Feels a little bit like more mother-hazing, so I prepare for another episiotomy story, the horrors of child birth, blah, blah, but one doesn't come.

"How old is your girl now?"

"Ten."

"Well, what are you going to do? What's the plan?"

"Catch a bus to Forked Lake. Find her. See if she'll forgive me. Let me in her life somehow."

"What if she won't?"

"Yeah," Margaret says. "Then there's that."

In town the nun points to the pharmacy where the buses stop. HALF GALLON OF MILK $1.50. The terminal's not open yet. The nun takes off her wimple and shakes out her hair. With the wimple removed, I can see her neck and it's a horrible thing. Thick brown, purple, and black lines, ligature marks, damaged and ghastly as if she'd been hanged then resuscitated or her wimple had been fastened so tightly it choked her. I worry her head will detach entirely without it now. She sees me staring and nods. "I'm telling you, it's not easy. Life and death are not clean, separate functions." She gently touches the marks on her neck.

I want to get away from her, but she keeps talking.

"Motherhood makes you a dealer in death. No one tells you this beforehand. You will become obsessed with all the ways a person can go because while it might be easy to deal with the fact that you will one day die, it's not at all easy—totally unacceptable—to deal with the fact that one day your child will die.

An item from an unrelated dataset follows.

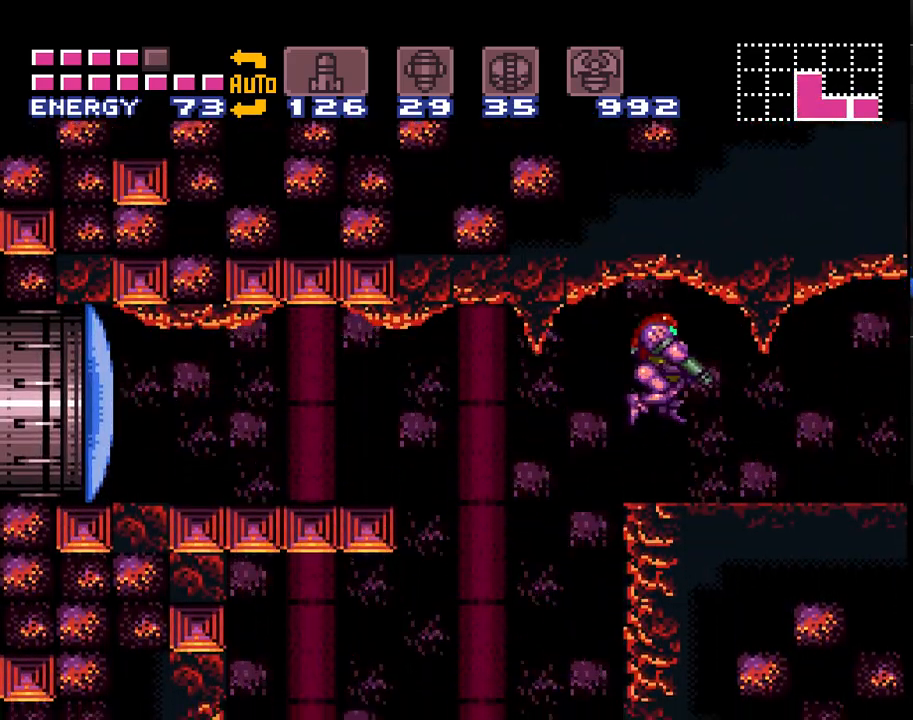
{"buttons": ["A", "DPAD_RIGHT"], "events": [[33, "L1", "up"]]}
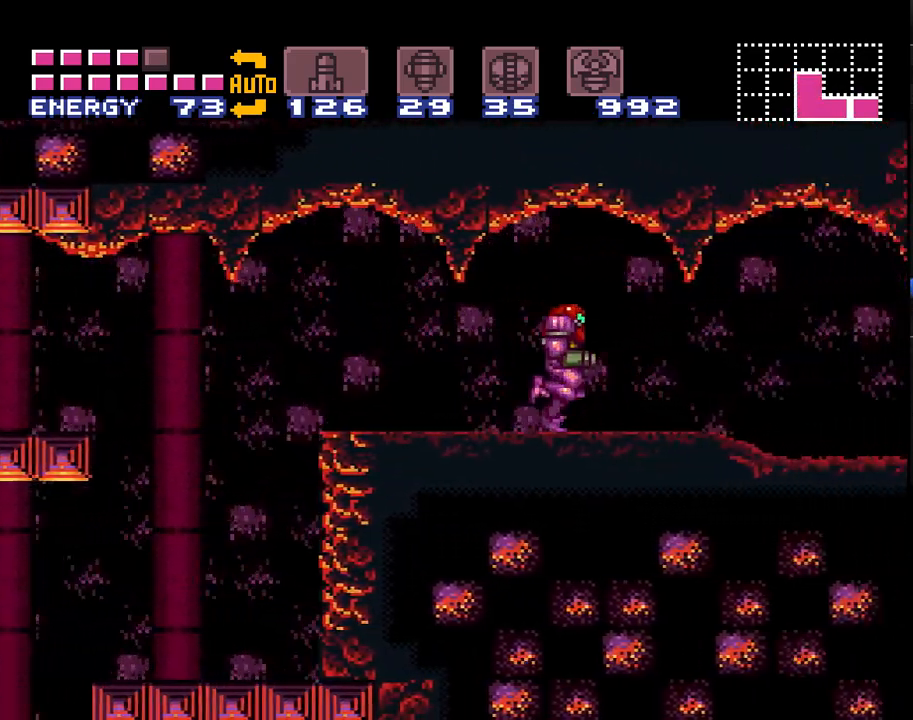
{"buttons": ["A", "DPAD_RIGHT"], "events": []}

Do you hear me?"

I nod. I hear her. I do. "What am I supposed to do? Just give up? Not even try to be a good mom?"

The nun exhales. "You've got yourself a real live one here," she says to Ruth, smiling. "Are we done? We're OK?"

Ruth gives her something, money maybe, like she'd hired the nun to teach me, though clearly that can't be true.

Margaret tucks whatever it is into her bra. She has a seat, waiting for the bus with a drunk and a soldier on a bench out front, feet planted for battle, rubbing her neck.

"Good luck," I mumble.

"Same to you." Then the nun asks God to be with us. Then the drunk hums "O Night Divine" though Christmas is still a long way off.